Provided data section start

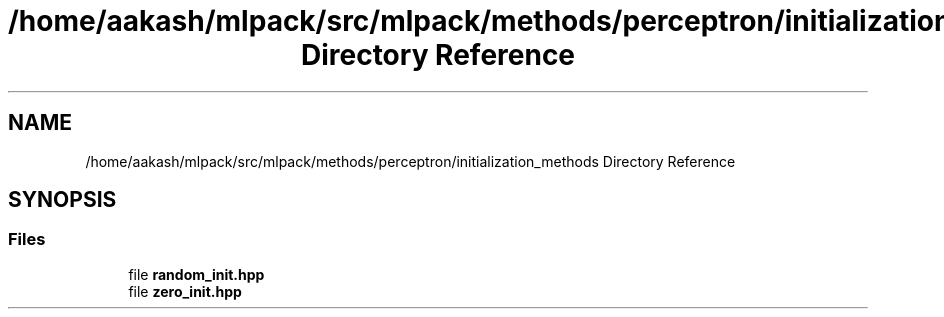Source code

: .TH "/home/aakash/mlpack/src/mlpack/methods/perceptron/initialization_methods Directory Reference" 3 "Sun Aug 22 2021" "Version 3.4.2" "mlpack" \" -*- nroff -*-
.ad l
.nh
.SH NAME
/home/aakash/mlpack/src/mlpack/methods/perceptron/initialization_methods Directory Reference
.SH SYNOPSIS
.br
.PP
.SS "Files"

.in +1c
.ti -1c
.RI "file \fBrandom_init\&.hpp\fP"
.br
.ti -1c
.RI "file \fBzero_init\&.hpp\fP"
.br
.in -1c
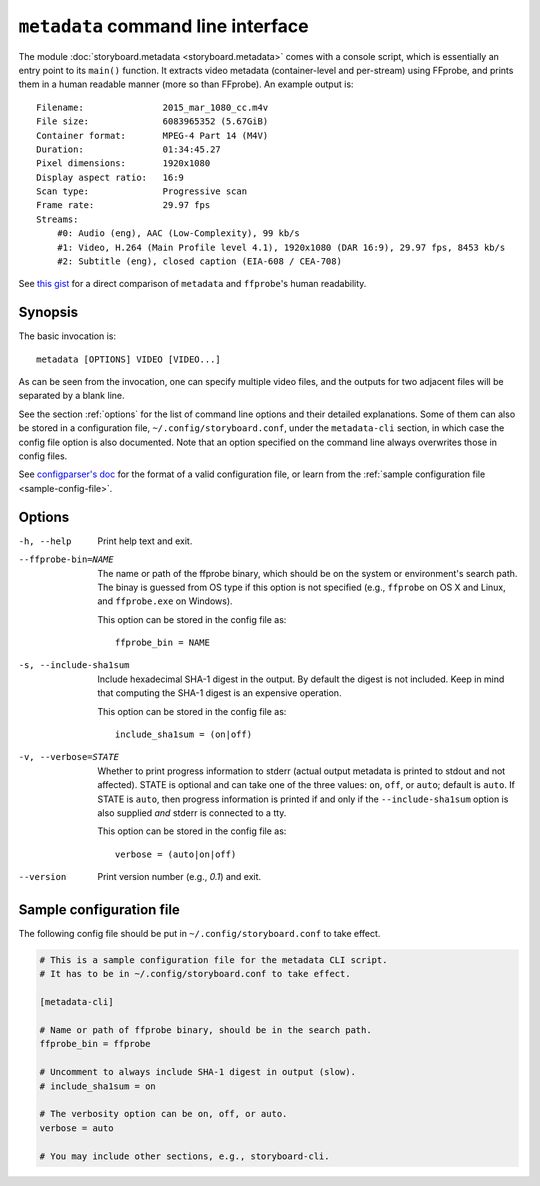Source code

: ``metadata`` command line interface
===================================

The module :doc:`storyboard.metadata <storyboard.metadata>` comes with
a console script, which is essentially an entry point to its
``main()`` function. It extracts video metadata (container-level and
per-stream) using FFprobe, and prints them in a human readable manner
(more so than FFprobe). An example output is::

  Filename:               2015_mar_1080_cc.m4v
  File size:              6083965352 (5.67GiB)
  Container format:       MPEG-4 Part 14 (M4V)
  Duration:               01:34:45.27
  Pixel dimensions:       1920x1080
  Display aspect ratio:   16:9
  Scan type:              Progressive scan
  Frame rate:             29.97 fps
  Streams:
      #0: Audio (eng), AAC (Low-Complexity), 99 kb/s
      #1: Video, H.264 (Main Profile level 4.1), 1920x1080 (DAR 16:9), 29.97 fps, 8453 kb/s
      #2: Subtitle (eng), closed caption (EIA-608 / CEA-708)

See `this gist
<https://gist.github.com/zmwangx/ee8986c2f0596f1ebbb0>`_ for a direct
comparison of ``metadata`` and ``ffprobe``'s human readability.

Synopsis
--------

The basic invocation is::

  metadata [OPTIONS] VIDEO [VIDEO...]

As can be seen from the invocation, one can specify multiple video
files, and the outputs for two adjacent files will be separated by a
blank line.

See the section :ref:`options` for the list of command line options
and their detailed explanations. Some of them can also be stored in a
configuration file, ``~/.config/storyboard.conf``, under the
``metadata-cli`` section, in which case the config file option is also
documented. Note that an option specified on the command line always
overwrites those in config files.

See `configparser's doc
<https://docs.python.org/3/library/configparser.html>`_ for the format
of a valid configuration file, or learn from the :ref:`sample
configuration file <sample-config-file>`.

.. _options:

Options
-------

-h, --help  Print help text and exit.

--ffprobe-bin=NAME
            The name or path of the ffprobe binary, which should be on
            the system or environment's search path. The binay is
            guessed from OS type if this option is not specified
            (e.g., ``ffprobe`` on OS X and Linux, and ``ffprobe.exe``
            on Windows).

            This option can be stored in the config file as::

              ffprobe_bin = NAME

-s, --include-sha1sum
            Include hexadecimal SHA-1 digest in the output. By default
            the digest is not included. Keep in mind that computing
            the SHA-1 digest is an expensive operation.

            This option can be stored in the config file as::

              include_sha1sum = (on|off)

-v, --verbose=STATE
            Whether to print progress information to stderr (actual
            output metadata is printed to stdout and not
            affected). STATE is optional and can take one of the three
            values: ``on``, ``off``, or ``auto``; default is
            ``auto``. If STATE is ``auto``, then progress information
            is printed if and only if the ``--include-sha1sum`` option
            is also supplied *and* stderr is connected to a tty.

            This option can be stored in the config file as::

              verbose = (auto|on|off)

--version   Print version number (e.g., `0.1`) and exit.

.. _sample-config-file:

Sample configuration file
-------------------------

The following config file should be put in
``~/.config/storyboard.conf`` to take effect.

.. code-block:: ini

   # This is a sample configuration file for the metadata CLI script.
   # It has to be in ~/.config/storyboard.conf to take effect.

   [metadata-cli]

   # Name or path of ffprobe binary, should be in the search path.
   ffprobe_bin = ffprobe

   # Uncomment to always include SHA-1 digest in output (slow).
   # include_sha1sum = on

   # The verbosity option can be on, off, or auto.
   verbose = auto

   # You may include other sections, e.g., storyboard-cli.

Provided data section end
Provided data section start

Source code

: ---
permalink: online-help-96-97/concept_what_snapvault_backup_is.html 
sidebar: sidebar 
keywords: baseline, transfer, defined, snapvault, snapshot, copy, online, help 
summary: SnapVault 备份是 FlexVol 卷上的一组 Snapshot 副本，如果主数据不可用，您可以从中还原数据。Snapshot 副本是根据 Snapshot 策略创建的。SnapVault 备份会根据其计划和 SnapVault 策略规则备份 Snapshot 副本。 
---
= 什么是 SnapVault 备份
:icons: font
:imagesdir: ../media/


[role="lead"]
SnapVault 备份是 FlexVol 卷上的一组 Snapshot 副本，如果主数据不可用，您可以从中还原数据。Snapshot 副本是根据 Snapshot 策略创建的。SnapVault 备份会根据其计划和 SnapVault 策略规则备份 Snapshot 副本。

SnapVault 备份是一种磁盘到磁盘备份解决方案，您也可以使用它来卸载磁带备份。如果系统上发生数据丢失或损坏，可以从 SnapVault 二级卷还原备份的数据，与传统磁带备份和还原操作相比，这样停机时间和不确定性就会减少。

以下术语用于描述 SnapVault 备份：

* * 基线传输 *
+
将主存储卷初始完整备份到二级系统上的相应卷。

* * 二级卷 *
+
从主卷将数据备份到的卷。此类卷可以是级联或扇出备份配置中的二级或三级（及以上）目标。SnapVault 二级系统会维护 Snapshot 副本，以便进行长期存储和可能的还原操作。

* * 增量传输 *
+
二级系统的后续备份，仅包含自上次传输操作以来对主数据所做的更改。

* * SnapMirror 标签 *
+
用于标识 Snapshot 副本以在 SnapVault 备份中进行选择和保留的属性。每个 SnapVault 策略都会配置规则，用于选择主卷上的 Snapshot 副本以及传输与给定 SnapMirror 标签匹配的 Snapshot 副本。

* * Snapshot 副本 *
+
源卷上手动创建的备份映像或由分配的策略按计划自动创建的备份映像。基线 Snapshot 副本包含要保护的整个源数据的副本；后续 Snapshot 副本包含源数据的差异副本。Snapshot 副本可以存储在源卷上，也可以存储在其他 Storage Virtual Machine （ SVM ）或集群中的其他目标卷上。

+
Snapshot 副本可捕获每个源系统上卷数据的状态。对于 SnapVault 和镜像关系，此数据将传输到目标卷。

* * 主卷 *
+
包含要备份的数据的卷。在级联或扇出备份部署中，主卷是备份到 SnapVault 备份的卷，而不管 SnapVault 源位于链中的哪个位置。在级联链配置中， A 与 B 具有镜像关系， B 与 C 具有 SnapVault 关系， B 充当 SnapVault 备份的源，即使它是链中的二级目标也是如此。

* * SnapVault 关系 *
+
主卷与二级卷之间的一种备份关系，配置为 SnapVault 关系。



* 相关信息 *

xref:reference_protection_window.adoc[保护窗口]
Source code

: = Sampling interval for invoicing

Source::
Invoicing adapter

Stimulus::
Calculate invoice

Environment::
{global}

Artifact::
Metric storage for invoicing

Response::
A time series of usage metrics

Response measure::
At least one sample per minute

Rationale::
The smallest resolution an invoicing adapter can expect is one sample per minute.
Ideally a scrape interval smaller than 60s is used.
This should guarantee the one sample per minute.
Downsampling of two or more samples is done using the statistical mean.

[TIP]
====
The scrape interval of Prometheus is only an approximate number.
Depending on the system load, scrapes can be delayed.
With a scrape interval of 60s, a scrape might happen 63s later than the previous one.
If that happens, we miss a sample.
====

Provided data section end

- Instructions for the task: Each line of the records with the word "than" in it is to be copied.

- Response:
(more so than FFprobe). An example output is::
Ideally a scrape interval smaller than 60s is used.
With a scrape interval of 60s, a scrape might happen 63s later than the previous one.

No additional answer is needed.